EXERCISE DIRECTIONS -
Set the data down again, exactly as it reads, but without the pictures.

(Page images and extracted text)

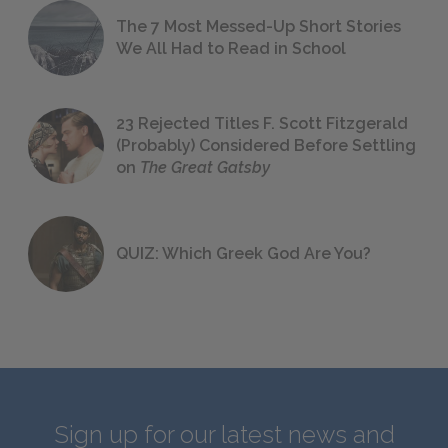
The 7 Most Messed-Up Short Stories
We All Had to Read in School
23 Rejected Titles F. Scott Fitzgerald
(Probably) Considered Before Settling
on
The Great Gatsby
QUIZ: Which Greek God Are You?
Sign up for our latest news and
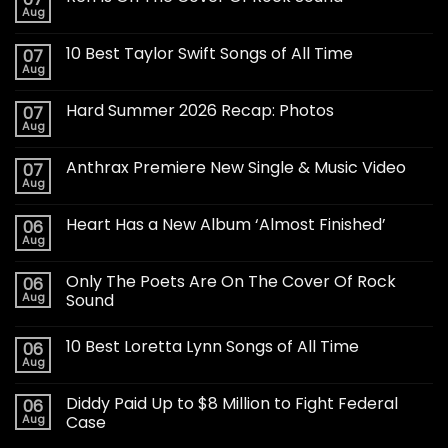
Aug
10 Best Taylor Swift Songs of All Time
07
Aug
Hard Summer 2026 Recap: Photos
07
Aug
Anthrax Premiere New Single & Music Video
07
Aug
Heart Has a New Album ‘Almost Finished’
06
Aug
Only The Poets Are On The Cover Of Rock
06
Aug
Sound
10 Best Loretta Lynn Songs of All Time
06
Aug
Diddy Paid Up to $8 Million to Fight Federal
06
Aug
Case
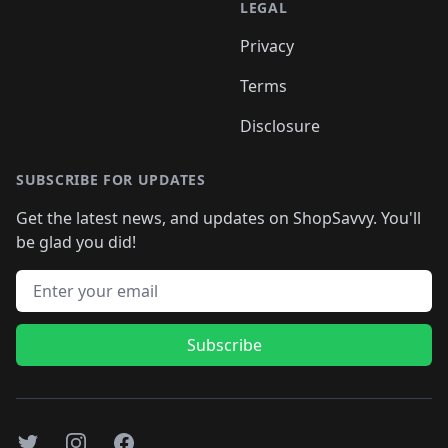
LEGAL
Privacy
Terms
Disclosure
SUBSCRIBE FOR UPDATES
Get the latest news, and updates on ShopSavvy. You'll
be glad you did!
Email address
Subscribe
Twitter
Instagram
Facebook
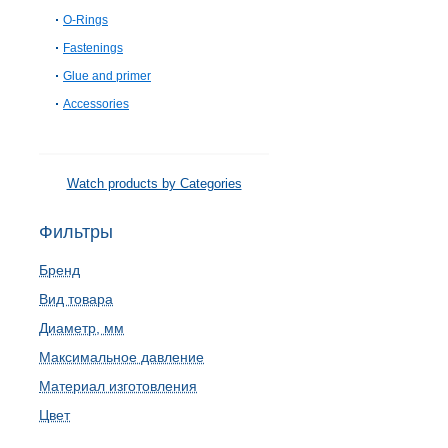
O-Rings
Fastenings
Glue and primer
Accessories
Watch products by Categories
Фильтры
Бренд
Вид товара
Диаметр, мм
Максимальное давление
Материал изготовления
Цвет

SOLVED PROBLEM -
The 7 Most Messed-Up Short Stories
We All Had to Read in School
23 Rejected Titles F. Scott Fitzgerald
(Probably) Considered Before Settling
on
The Great Gatsby
QUIZ: Which Greek God Are You?
Sign up for our latest news and
Aug
10 Best Taylor Swift Songs of All Time
07
Aug
Hard Summer 2026 Recap: Photos
07
Aug
Anthrax Premiere New Single & Music Video
07
Aug
Heart Has a New Album ‘Almost Finished’
06
Aug
Only The Poets Are On The Cover Of Rock
06
Aug
Sound
10 Best Loretta Lynn Songs of All Time
06
Aug
Diddy Paid Up to $8 Million to Fight Federal
06
Aug
Case
LEGAL
Privacy
Terms
Disclosure
SUBSCRIBE FOR UPDATES
Get the latest news, and updates on ShopSavvy. You'll
be glad you did!
Email address
Subscribe
Twitter
Instagram
Facebook
O-Rings
Fastenings
Glue and primer
Accessories
Watch products by Categories
Фильтры
Бренд
Вид товара
Диаметр, мм
Максимальное давление
Материал изготовления
Цвет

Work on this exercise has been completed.